How the relationship that we have with domesticated animals taught us the meaning of love.

This exploration into the most fundamental emotion of all, love, was stimulated by me just finishing Pat Shipman’s book The Animal Connection.  Sturdy followers of Learning from Dogs (what a hardy lot you are!) will recall that about 5 weeks ago I wrote a post entitled The Woof at the Door which included an essay from Pat, republished with her permission, that set out how “Dogs may have been man’s best friend for thousands of years longer than we realized“.

The following day, I wrote a further piece introducing the book and then commenced reading it myself.  Please go there and read about the praise that the book has received.

What I want to do is to take a personal journey through love.  I should add immediately that I have no specialist or professional background with regard to ‘love’ just, like millions of others, a collection of experiences that have tapped me on the shoulder these last 67 years.

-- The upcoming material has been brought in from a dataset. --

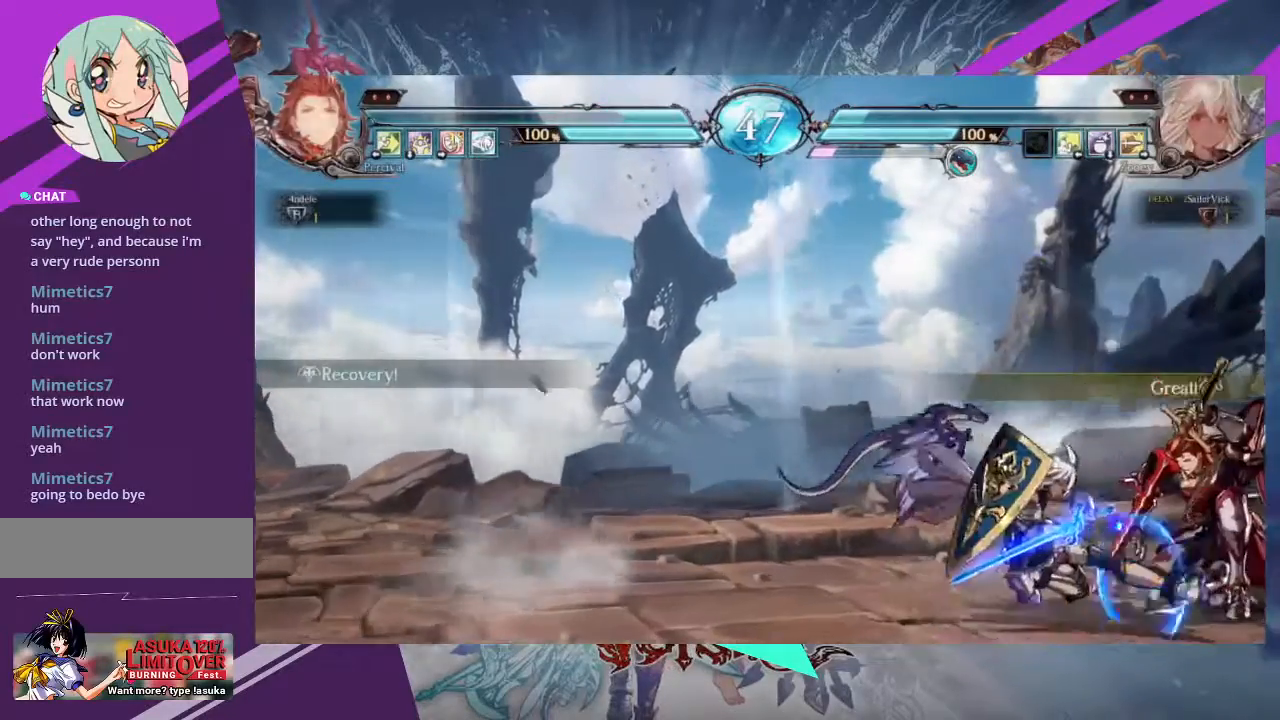
{"buttons": ["SQUARE", "TRIANGLE"], "left_stick": "right"}
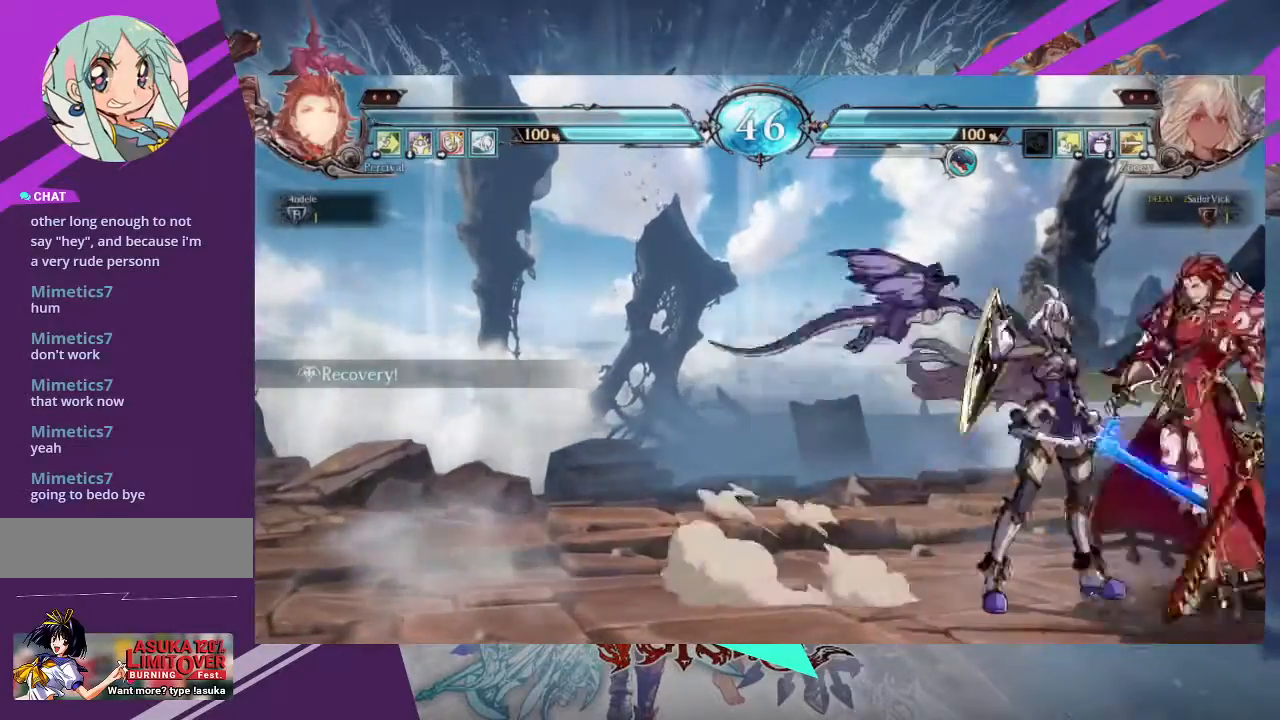
{"buttons": [], "left_stick": "down-left"}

I would imagine that there are almost as many ideas about the meaning of love as there are people on this planet.  Dictionary.com produces this in answer to the search on the word ‘love’.

love

[luhv]  noun, verb, loved, lov·ing.
noun

  1. a profoundly tender, passionate affection for another person.
  2. a feeling of warm personal attachment or deep affection, as for a parent, child, or friend.
  3. sexual passion or desire.
  4. a person toward whom love is felt; beloved person;sweetheart.
  5. (used in direct address as a term of endearment, affection,or the like): Would you like to see a movie, love?

But, I don’t know about you, those definitions leave something missing for me.  Here’s my take on what love is, and it’s only by having so many dogs in my life that I have found this clarity of thought.

Love is trust, love is pure openness, love is knowing that you offer yourself without any barriers.  Think how you dream of giving yourself outwardly in the total surrender of love.  Reflect on that surrender that you experience when deeply connecting, nay loving, with your dog.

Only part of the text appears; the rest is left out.